“Os Colombias”: Marginais impõem recolher obrigatório no bairro Antonov
Um grupo de marginais denominado “Os Colombias”, está a impor o recolher obrigatório aos moradores do bairro Antonov e arredores, no município do Cazenga, mesmo com a existência de um posto de polícia na zona.
Por: Kihunga Bessa
Moradores que falaram em exclusivo a este jornal, dizem que estão limitados em circular no período nocturno, por causa da onde assaltos que cresce a cada dia naquela zona.
“O Antonov tornou-se uma das zonas mais melindrosas do Cazenga, aqui os criminosos não temem ninguém, assaltam até vizinhos” atirou um morador.
Maria Carlos, reside no bairro há mais de 20 anos, explica que a criminalidade nunca esteve tão elevada como agora, onde miúdos não tem hora nem local para praticar o mal.
Bartolomeu da Silva, outro morador, diz que os marginais actuam em toda parte do bairro, mais o local de concentração é na paragem do Nzamba 1, Tanque de Água do Cazenga e no campo que está junto a Igreja Pentecostal.
“São todos bandidos e pertencem ao grupo denominado “Os Colombias”, estes são os mais temidos”, descobriu.
Em conversa mantida com o Na Mira, um dos responsáveis da Igreja Pentecostal que pediu para não ser identificado com medo de represálias, explicou que a onda de criminalidade no bairro afugenta os fiéis.

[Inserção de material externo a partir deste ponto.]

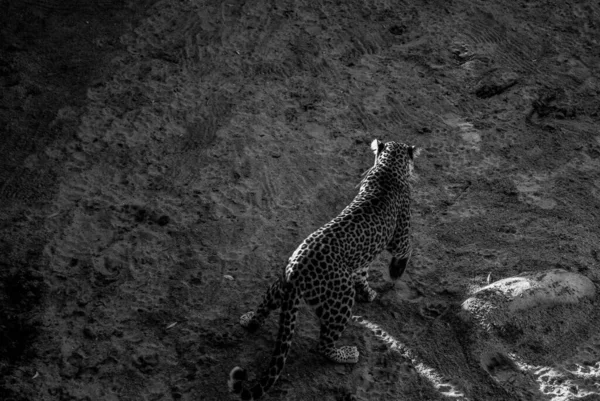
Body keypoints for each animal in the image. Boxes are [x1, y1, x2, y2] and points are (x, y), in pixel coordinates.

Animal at [226, 138, 418, 396]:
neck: (388, 167)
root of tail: (296, 273)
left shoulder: (360, 260)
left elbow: (362, 273)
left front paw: (368, 293)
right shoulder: (400, 233)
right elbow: (406, 249)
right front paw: (396, 272)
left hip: (279, 288)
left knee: (263, 308)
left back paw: (248, 319)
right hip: (341, 299)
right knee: (324, 345)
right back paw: (347, 354)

"Até aos domingos às pessoas temem ir a igreja por causa dos assaltos, principalmente as vigílias, hoje por hoje quase que ninguém aparece por medo dos bandidos", lamentou.
Fraco patrulhamento
Os moradores apontam o fraco patrulhamento na zona por parte da Polícia como um dos factores para subida da criminalidade.
“Parece que os polícias da esquadra do Antenov também temem os marginais, é verdade que eles são perigosos, mas os polícias não podem se deixar intimidar”, retorquiram, acrescentando que, apesar de serem quase proibidos andar à noite, reconhecem que os bandidos são os próprios filhos dos moradores.

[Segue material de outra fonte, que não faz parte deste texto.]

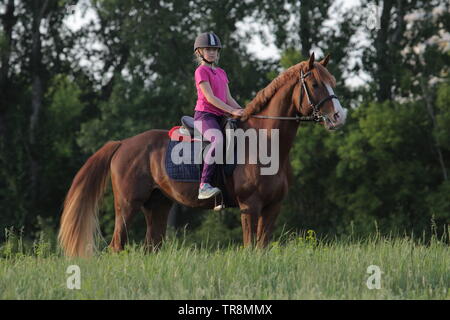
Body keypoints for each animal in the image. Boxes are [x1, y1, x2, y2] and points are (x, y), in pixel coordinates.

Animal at [59, 52, 348, 258]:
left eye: (332, 82)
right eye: (315, 84)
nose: (338, 117)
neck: (265, 143)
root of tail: (123, 144)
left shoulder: (273, 207)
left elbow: (262, 249)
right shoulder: (250, 206)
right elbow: (251, 248)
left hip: (158, 205)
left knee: (151, 247)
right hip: (127, 205)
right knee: (117, 245)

Na calada da noite, contam, os criminosos usam facões, catanas e outros meios perfurantes “ e não usam para ameaçar, é mesmo para matar em caso de resistência”, alertaram.
Enquanto a equipa deste jornal reportava a situação, flagramos marginais a saquear uma moto-taxista nas imediações do colégio António Carneiro.
Moradores clamam por uma esquadra no terreno vasto denominado “campo”.